J’ai vacciné, le 23 avril 2021, onze patients avec le vaccin Moderna à ARNm dans le cadre d’une « expérimentation » et je ne sais toujours pas si l’on va m’accorder une autre fiole dans le délai imparti de quatre semaines afin de réaliser la seconde injection. L’urgence, comme on peut en juger, est de vacciner le plus grand nombre, car seule la vaccination nous permettra de sortir de ce marasme ! Certaines personnes se sont vues refoulées d’un vaccinodrome, au motif qu’elles n’étaient pas éligibles malgré des comorbidités, dont un diabète et une obésité ; en effet, il leur manquait quelques jours pour avoir 60 ans révolus. Le plus grave dans cette histoire, c’est que l’une d’entre elles s’est plainte des premiers signes de Covid19 une dizaine de jours après avoir été refoulée… Ne serait-il pas temps d’étendre la vaccination à tout un chacun ?

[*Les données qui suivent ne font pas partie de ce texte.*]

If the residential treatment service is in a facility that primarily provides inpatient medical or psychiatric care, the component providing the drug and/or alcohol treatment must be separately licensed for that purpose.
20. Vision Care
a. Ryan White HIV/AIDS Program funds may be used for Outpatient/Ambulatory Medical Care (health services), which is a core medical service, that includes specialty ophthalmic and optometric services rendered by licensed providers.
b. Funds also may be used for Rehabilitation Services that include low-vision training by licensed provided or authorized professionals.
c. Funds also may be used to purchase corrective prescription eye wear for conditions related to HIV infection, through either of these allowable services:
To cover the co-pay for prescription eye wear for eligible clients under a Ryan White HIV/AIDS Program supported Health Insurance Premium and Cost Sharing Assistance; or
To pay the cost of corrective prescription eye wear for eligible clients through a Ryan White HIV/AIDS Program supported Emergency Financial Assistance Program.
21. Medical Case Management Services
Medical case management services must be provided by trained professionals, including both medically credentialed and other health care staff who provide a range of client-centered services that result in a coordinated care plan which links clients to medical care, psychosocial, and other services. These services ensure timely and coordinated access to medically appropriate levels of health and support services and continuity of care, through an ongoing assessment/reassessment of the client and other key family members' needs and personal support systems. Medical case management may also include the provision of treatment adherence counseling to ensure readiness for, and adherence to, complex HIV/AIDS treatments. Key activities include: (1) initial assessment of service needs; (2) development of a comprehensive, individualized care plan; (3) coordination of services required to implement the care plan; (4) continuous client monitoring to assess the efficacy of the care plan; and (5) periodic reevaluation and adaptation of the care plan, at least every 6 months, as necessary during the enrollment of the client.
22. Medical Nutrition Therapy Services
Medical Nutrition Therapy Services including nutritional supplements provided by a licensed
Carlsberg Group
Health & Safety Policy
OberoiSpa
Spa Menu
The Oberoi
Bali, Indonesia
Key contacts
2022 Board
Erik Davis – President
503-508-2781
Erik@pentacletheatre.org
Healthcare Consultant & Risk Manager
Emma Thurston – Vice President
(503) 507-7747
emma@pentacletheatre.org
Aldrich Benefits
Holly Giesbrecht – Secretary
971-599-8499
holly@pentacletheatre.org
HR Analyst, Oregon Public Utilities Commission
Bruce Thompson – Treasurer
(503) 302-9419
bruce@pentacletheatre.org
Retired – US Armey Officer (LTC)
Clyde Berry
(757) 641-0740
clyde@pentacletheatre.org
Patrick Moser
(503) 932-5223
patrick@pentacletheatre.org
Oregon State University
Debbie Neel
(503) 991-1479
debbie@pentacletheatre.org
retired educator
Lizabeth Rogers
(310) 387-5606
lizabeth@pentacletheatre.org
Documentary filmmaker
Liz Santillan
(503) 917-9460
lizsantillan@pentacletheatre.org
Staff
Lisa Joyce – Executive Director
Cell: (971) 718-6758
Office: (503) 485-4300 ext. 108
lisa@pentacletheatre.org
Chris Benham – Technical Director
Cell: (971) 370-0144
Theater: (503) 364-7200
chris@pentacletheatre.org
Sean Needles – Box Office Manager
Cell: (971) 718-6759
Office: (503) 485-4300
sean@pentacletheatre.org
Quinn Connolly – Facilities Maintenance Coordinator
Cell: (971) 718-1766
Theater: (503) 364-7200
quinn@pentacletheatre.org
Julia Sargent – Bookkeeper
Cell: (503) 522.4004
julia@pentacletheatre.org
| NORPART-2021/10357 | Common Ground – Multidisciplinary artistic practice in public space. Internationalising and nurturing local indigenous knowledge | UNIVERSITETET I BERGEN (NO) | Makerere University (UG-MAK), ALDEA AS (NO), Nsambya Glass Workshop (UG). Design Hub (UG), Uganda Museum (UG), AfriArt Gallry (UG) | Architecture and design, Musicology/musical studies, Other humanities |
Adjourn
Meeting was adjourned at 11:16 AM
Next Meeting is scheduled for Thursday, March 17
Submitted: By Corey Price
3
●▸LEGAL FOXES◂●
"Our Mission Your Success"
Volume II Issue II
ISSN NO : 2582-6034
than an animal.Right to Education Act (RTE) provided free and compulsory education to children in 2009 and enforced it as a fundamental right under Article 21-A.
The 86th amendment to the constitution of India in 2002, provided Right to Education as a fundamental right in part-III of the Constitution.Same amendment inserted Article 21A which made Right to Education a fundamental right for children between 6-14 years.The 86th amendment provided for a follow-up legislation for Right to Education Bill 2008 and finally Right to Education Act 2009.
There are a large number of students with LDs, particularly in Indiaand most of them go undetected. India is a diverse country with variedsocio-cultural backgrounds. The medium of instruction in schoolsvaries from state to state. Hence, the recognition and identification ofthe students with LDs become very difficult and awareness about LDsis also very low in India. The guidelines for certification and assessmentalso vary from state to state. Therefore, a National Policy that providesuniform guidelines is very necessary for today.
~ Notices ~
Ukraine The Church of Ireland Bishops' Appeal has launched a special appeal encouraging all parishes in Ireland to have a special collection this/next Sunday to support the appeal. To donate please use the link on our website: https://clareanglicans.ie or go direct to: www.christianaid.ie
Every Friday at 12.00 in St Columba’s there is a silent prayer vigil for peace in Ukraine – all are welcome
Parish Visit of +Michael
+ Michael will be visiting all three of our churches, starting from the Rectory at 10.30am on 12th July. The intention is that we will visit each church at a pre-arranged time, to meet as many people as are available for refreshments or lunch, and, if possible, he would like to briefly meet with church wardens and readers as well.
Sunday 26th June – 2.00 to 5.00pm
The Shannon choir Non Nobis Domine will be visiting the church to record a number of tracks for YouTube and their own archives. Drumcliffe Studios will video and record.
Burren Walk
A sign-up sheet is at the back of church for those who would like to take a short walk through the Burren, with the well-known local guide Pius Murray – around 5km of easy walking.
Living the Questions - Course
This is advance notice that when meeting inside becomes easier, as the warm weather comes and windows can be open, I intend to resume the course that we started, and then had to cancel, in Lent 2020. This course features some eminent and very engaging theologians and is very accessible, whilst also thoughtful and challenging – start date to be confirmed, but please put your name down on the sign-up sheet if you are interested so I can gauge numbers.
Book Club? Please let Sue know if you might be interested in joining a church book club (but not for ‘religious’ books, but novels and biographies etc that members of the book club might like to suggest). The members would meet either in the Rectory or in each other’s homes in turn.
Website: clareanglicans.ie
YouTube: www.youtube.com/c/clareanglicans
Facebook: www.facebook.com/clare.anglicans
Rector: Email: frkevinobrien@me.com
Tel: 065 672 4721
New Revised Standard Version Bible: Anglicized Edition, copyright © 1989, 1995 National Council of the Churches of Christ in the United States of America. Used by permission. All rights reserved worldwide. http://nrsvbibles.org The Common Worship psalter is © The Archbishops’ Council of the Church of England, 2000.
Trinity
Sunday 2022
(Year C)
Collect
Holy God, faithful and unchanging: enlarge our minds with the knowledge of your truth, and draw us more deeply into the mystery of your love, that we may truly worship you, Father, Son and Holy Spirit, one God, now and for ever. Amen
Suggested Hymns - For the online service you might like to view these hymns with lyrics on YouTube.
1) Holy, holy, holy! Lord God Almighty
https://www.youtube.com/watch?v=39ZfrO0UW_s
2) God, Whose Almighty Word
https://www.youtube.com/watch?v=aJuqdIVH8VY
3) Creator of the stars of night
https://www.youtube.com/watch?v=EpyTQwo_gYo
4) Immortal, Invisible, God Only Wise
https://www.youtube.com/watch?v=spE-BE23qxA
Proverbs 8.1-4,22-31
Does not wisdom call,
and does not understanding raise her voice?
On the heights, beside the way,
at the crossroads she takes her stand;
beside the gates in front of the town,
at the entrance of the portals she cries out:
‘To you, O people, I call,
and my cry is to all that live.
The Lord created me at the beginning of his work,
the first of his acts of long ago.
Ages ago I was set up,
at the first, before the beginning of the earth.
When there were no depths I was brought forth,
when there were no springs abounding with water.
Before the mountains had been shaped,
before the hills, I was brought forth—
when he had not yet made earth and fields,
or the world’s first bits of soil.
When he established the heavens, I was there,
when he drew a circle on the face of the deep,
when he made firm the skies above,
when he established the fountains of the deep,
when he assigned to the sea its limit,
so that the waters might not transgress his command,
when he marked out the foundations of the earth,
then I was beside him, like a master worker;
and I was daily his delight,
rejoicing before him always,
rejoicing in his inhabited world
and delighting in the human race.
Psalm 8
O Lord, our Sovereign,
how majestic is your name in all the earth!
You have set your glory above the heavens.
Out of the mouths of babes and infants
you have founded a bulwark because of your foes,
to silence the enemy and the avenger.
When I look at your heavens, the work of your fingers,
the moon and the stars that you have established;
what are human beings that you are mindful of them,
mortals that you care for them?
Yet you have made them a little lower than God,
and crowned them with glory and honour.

Pendant ce temps, Radio France et France Télévisions nous invitent à nous effrayer des situations rencontrées au Brésil ou en Inde. La France se félicite de ses propres succès dans la gestion de l’épidémie ; elle multiplie les satisfecit et tente de prouver qu’elle fait mieux que les autres pays européens et le reste du monde. Alors, j’ai sorti ma calculette. Depuis le 11 novembre 2021, il y a en France en moyenne 365 décès et plus de 23 000 contaminations par jour. Ces chiffres rapportés à la population du pays, soit 67 millions d’habitants, représentent en valeur relative, une estimation deux fois supérieure à celle de l’Inde où l’on recense quotidiennement 3645 décès et plus de 300 000 contaminations, mais pour une population de 1,36 milliard d’habitants.
« Je compte sur vous parce que le gouvernement ne peut pas tout et parce que nous sommes une nation. Chacun a son rôle à jouer. »*

Les médecins généralistes aimeraient bien « jouer leur rôle » auprès de leurs patients à condition qu’on le leur permette !

I’m a poor lonesome doctor…

 

* Emmanuel Macron, Allocution sur le coronavirus, le 12 mars 2020.